Slurm User Guide / ITS Documentation

Slurm is a combined batch scheduler, billing, and resource manager that uses slurm accounts to allow users with a login to the High Performance Computing clusters to run their jobs for a fee. For many researchers this fee is paid for by the University of Michigan Research Computing Package account. This document describes the process for submitting and running jobs under the Slurm Workload Manager on the current High Performance Computing clusters (Great Lakes Defaults, Armis2 Defaults and Lighthouse Defaults).

The batch scheduler and resource manager work together to run jobs on an HPC cluster.

WHEN: The batch scheduler, sometimes called a workload manager, is responsible for finding and allocating the resources that fulfill the job’s request at the soonest available time. The time to start the job will be faster if the batch script is written well for what the job will need (i.e. not asking for too many resources).
HOW WELL: When a job is scheduled to run, the scheduler instructs the resource manager to launch the application(s) across the job’s allocated resources.
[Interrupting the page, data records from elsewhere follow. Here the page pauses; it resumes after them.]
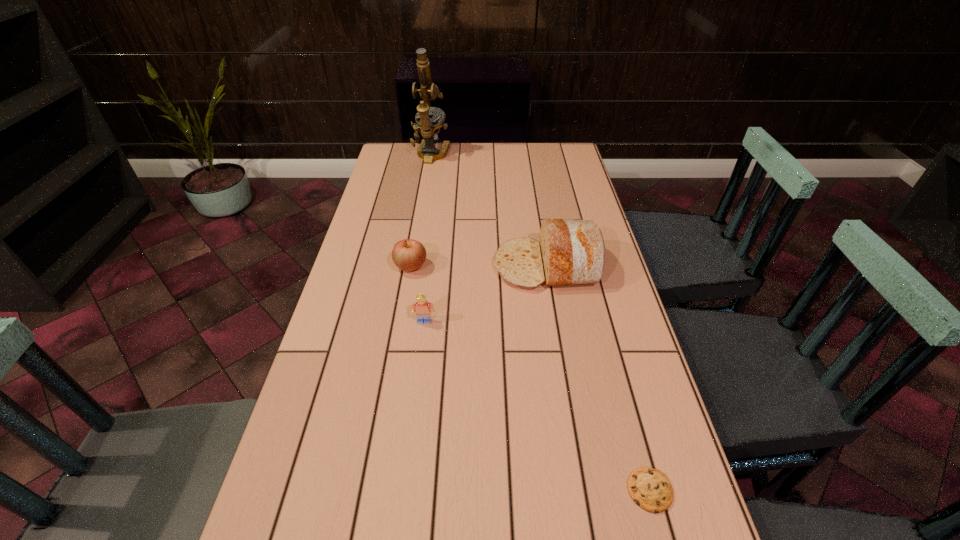
The width and height of the screenshot is (960, 540). Identify the location of vacant point located at the sliced end of the second tallest object. (399, 266).

Identify the location of free space located on the front of the apple. The image size is (960, 540). (402, 320).

The height and width of the screenshot is (540, 960). I want to click on vacant space located on the front-facing side of the Lego, so click(x=408, y=453).

Where is `free spot located on the left of the shortest object`? This screenshot has width=960, height=540. free spot located on the left of the shortest object is located at coordinates (575, 490).

At what (x,y) coordinates should I click in order to perform the action: click on object that is at the far edge. Please return your answer as a coordinate pair (x, y). The height and width of the screenshot is (540, 960). Looking at the image, I should click on (430, 127).

Image resolution: width=960 pixels, height=540 pixels. In order to click on microscope situated at the left edge in this screenshot , I will do `click(430, 127)`.

Where is `apple that is at the left edge`? Image resolution: width=960 pixels, height=540 pixels. apple that is at the left edge is located at coordinates (408, 255).

The width and height of the screenshot is (960, 540). In order to click on bread located at the right edge in this screenshot , I will do `click(571, 252)`.

Find the location of a particular element. Image resolution: width=960 pixels, height=540 pixels. cookie at the right edge is located at coordinates (650, 489).

Where is `object present at the far left corner`? This screenshot has height=540, width=960. object present at the far left corner is located at coordinates (430, 127).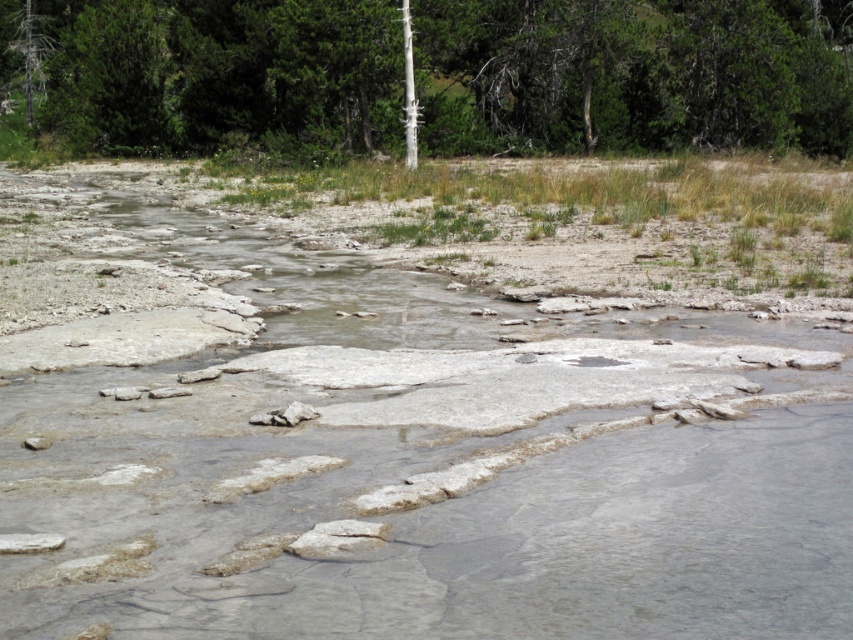
Between gray stone river at center and green textured tree at upper center, which one appears on the left side from the viewer's perspective?

green textured tree at upper center is more to the left.

Which is behind, point (346, 438) or point (776, 44)?

The point (776, 44) is more distant.

Who is more distant from viewer, (807, 593) or (846, 116)?

Positioned behind is point (846, 116).

Locate an element on the screen. This screenshot has height=640, width=853. gray stone river at center is located at coordinates (392, 444).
This is also known as “running the job”. The job will run best if the batch script is configured for what is needed to complete the job (i.e. making sure that the job processes can be completed on what is requested).
HOW MUCH: When a job has completed, you can check the funds remaining in your account on the Research Management Portal (RMP).
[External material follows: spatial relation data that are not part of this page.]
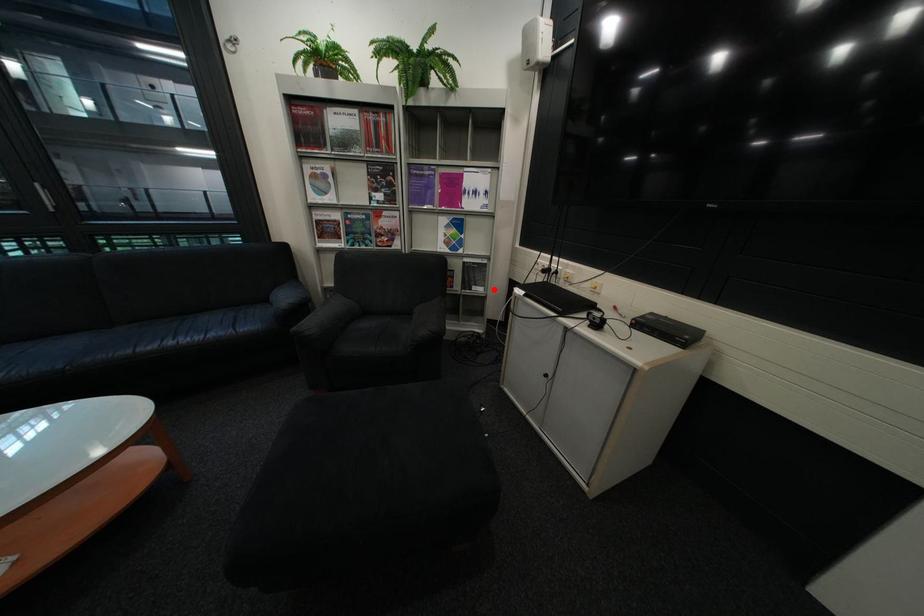
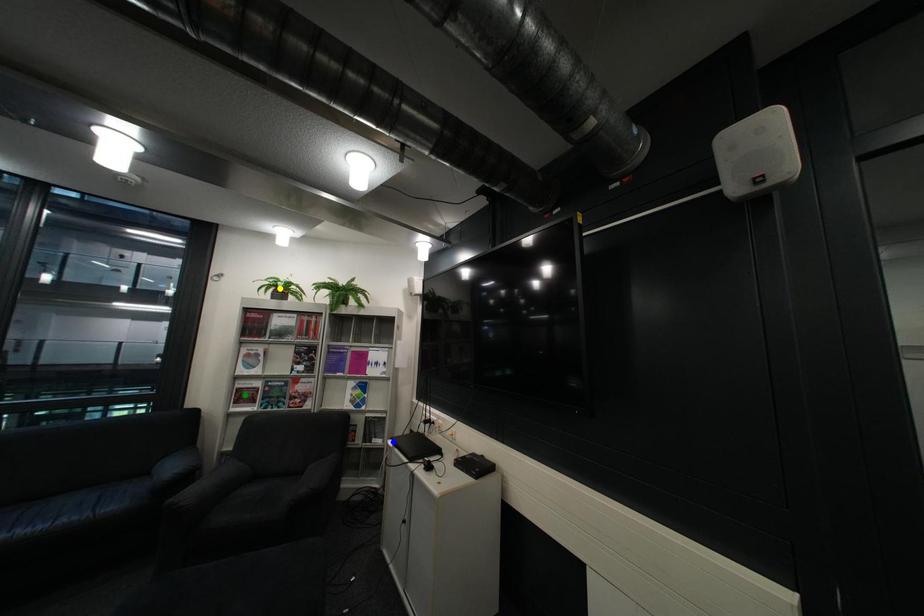
Question: I am providing you with two images of the same scene from different viewpoints. A red point is marked on the first image. You are given multiple points on the second image. Which point in image 2 represents the same 3d spot as the red point in image 1?

Choices:
 (A) yellow point
 (B) blue point
 (C) green point

Answer: (B)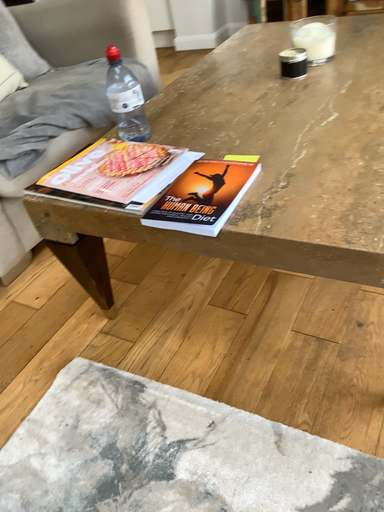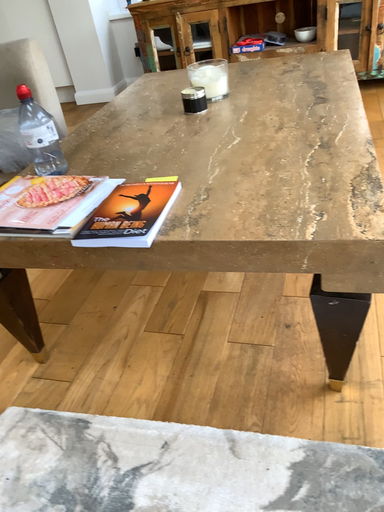
Question: How did the camera likely rotate when shooting the video?

Choices:
 (A) rotated right
 (B) rotated left

Answer: (A)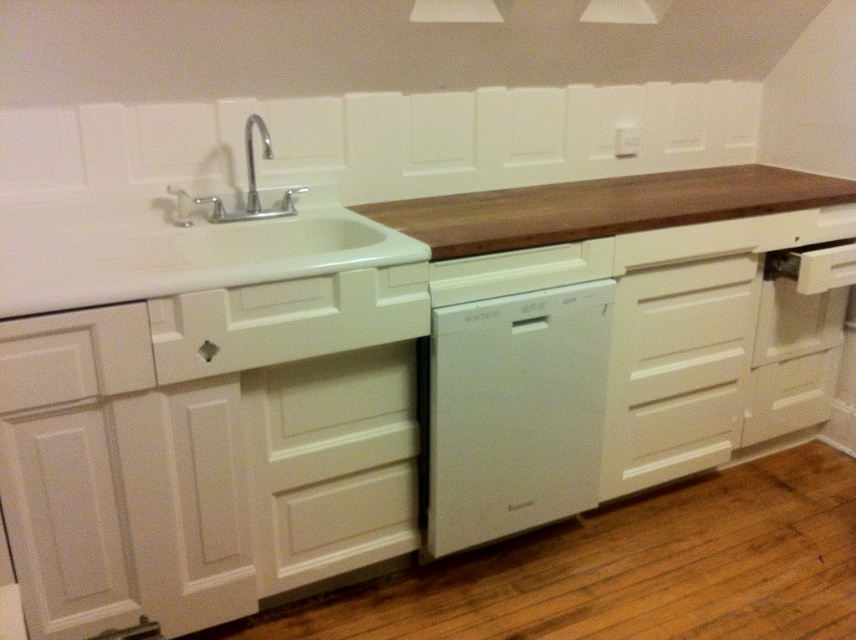
Who is higher up, white matte dishwasher at center or white wood drawer at center?

Positioned higher is white wood drawer at center.

Is white matte dishwasher at center smaller than white wood drawer at center?

Incorrect, white matte dishwasher at center is not smaller in size than white wood drawer at center.

Find the location of a particular element. white matte dishwasher at center is located at coordinates (515, 390).

Which is more to the right, white wood drawer at center or polished chrome faucet at upper left?

white wood drawer at center is more to the right.

Is white wood drawer at center thinner than polished chrome faucet at upper left?

In fact, white wood drawer at center might be wider than polished chrome faucet at upper left.

The image size is (856, 640). I want to click on white wood drawer at center, so click(284, 321).

Measure the distance between point (538, 193) and camera.

Point (538, 193) and camera are 7.67 feet apart from each other.

Can you confirm if wooden countertop at upper center is bigger than brown wood countertop at center?

Correct, wooden countertop at upper center is larger in size than brown wood countertop at center.

Locate an element on the screen. Image resolution: width=856 pixels, height=640 pixels. wooden countertop at upper center is located at coordinates (366, 232).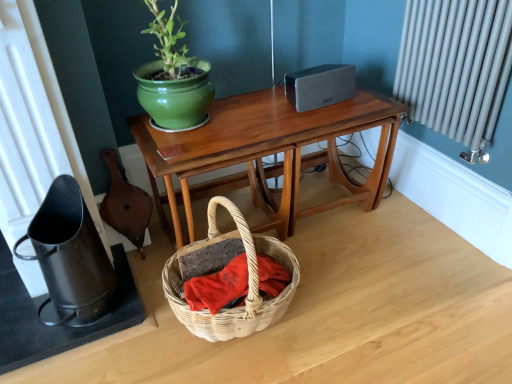
Question: Considering their positions, is woven wicker basket at lower center located in front of or behind wooden table at center?

Choices:
 (A) behind
 (B) front

Answer: (B)

Question: Considering the positions of woven wicker basket at lower center and wooden table at center in the image, is woven wicker basket at lower center bigger or smaller than wooden table at center?

Choices:
 (A) big
 (B) small

Answer: (B)

Question: From the image's perspective, is woven wicker basket at lower center located above or below wooden table at center?

Choices:
 (A) above
 (B) below

Answer: (B)

Question: Relative to woven wicker basket at lower center, is wooden table at center in front or behind?

Choices:
 (A) front
 (B) behind

Answer: (B)

Question: From a real-world perspective, is wooden table at center positioned above or below woven wicker basket at lower center?

Choices:
 (A) above
 (B) below

Answer: (A)

Question: In the image, is wooden table at center on the left side or the right side of woven wicker basket at lower center?

Choices:
 (A) left
 (B) right

Answer: (B)

Question: Is wooden table at center inside the boundaries of woven wicker basket at lower center, or outside?

Choices:
 (A) outside
 (B) inside

Answer: (A)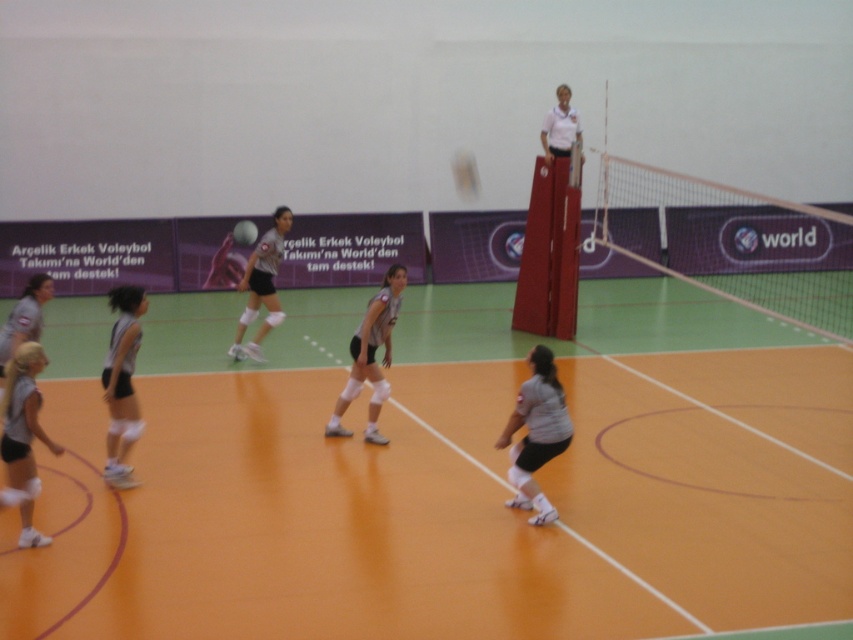
You are a photographer positioned at the back of the court. You want to capture a closeup of the gray matte uniform at lower left and the white matte volleyball at center in the same frame. Considering their sizes, which object should you zoom in on more to ensure both are clearly visible?

The gray matte uniform at lower left is bigger than the white matte volleyball at center, so you should zoom in more on the white matte volleyball at center to balance their sizes in the frame.

You are a photographer standing at the back of the court. You want to take a photo that includes both the white mesh net at upper center and the matte gray shorts at lower left. Which object should you adjust your camera focus on first to ensure both are in the frame?

The white mesh net at upper center is further to the viewer than the matte gray shorts at lower left. To ensure both are in the frame, focus on the white mesh net at upper center first, then adjust to include the matte gray shorts at lower left.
Cluster Basics and Terminology

An HPC cluster is made up of a number of compute nodes, each with a complement of processors, memory, and GPUs. The user submits jobs that specify the application(s) they want to run along with a description of the computing resources needed to run the application(s).

Cluster Schematic: The architecture of a High Performance Computing Cluster.

account (relates to Slurm ): A group of users with a chargeable shortcode and optional limits that is configured in slurm to provide a way to run jobs for a fee on a cluster.

batch: Instructions run in a file without user interaction, typically referred to as 'run in batch'

batch script: A text file containing a series of resource specifications, such as the number of nodes, amount of memory, and other requirements needed to run, and commands to be run. This script is submitted to the Slurm workload manager, which schedules and executes the job on available compute nodes within a high-performance computing (HPC) cluster.

core: A processing unit within a computer chip.

CPU: The chip in a node that performs computations.

GPU: A graphics processing unit (GPU) is a specialized processor which can generate computer graphics, but in HPC, designed to accelerate computation-intensive tasks by performing parallel operations, making it ideal for tasks such as simulations, deep learning, and scientific computations.

job: A task or set of tasks, submitted to the cluster scheduler to be executed.

login: Your uniqname. Can also mean to use your login and your level-1 password to gain access to a cluster.

node: A physical machine in a cluster, including login, compute, and transfer nodes

Login nodes The login nodes are a place where users can login, edit files, view job results and submit new jobs. Login nodes are a shared resource and should not be used to run application workloads. There are limits on the login nodes.
Head node: The head node is the primary control node that manages the overall operation of the cluster. .
Data Transfer node: The data transfer node is available for moving data to be accessible to and from the cluster. At ARC, this is done primarily via Globus.
Compute node: The compute nodes are the computers where jobs are run. To run jobs on the compute nodes, users need to access a head node and schedule their program to be run on the compute nodes once the requested resources are available.

Node Geometry: The physical and logical arrangement of nodes in the cluster are being requested across the available resources on a cluster that need to be optimized for your particular job based on what the job is trying to accomplish. The geometry of these nodes can influence the overall performance, efficiency, and scalability of computational tasks.